Problem requirements:
A verbatim transcript of the data that follows, free of images, is the expected result.

Document images with source code:
☆ ☆ ☆ ☆ ☆ ☆ ☆

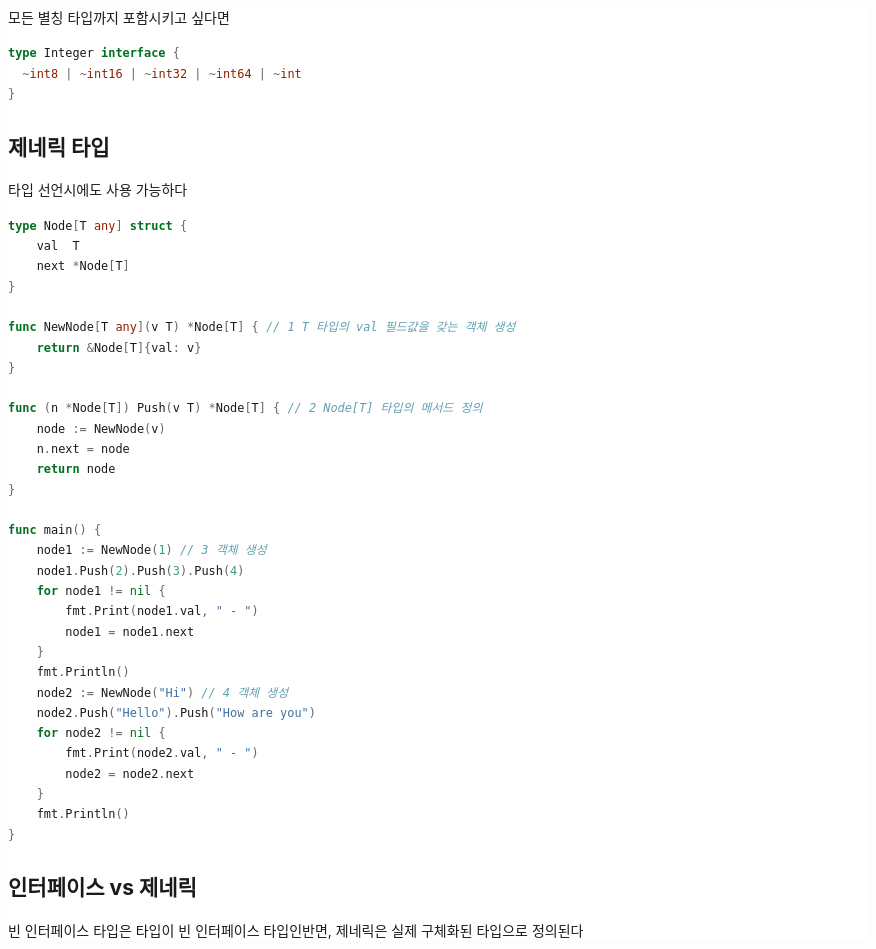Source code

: 모든 별칭 타입까지 포함시키고 싶다면

```go
type Integer interface {
  ~int8 | ~int16 | ~int32 | ~int64 | ~int
}

```

## 제네릭 타입

타입 선언시에도 사용 가능하다

```go
type Node[T any] struct {
	val  T
	next *Node[T]
}

func NewNode[T any](v T) *Node[T] { // 1 T 타입의 val 필드값을 갖는 객체 생성
	return &Node[T]{val: v}
}

func (n *Node[T]) Push(v T) *Node[T] { // 2 Node[T] 타입의 메서드 정의
	node := NewNode(v)
	n.next = node
	return node
}

func main() {
	node1 := NewNode(1) // 3 객체 생성
	node1.Push(2).Push(3).Push(4)
	for node1 != nil {
		fmt.Print(node1.val, " - ")
		node1 = node1.next
	}
	fmt.Println()
	node2 := NewNode("Hi") // 4 객체 생성
	node2.Push("Hello").Push("How are you")
	for node2 != nil {
		fmt.Print(node2.val, " - ")
		node2 = node2.next
	}
	fmt.Println()
}
```



## 인터페이스 vs 제네릭

빈 인터페이스 타입은 타입이 빈 인터페이스 타입인반면, 제네릭은 실제 구체화된 타입으로 정의된다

☆ ☆ ☆ ☆ ☆ ☆ ☆

Written reply:
Source code

: 모든 별칭 타입까지 포함시키고 싶다면

```go
type Integer interface {
  ~int8 | ~int16 | ~int32 | ~int64 | ~int
}

```

## 제네릭 타입

타입 선언시에도 사용 가능하다

```go
type Node[T any] struct {
	val  T
	next *Node[T]
}

func NewNode[T any](v T) *Node[T] { // 1 T 타입의 val 필드값을 갖는 객체 생성
	return &Node[T]{val: v}
}

func (n *Node[T]) Push(v T) *Node[T] { // 2 Node[T] 타입의 메서드 정의
	node := NewNode(v)
	n.next = node
	return node
}

func main() {
	node1 := NewNode(1) // 3 객체 생성
	node1.Push(2).Push(3).Push(4)
	for node1 != nil {
		fmt.Print(node1.val, " - ")
		node1 = node1.next
	}
	fmt.Println()
	node2 := NewNode("Hi") // 4 객체 생성
	node2.Push("Hello").Push("How are you")
	for node2 != nil {
		fmt.Print(node2.val, " - ")
		node2 = node2.next
	}
	fmt.Println()
}
```



## 인터페이스 vs 제네릭

빈 인터페이스 타입은 타입이 빈 인터페이스 타입인반면, 제네릭은 실제 구체화된 타입으로 정의된다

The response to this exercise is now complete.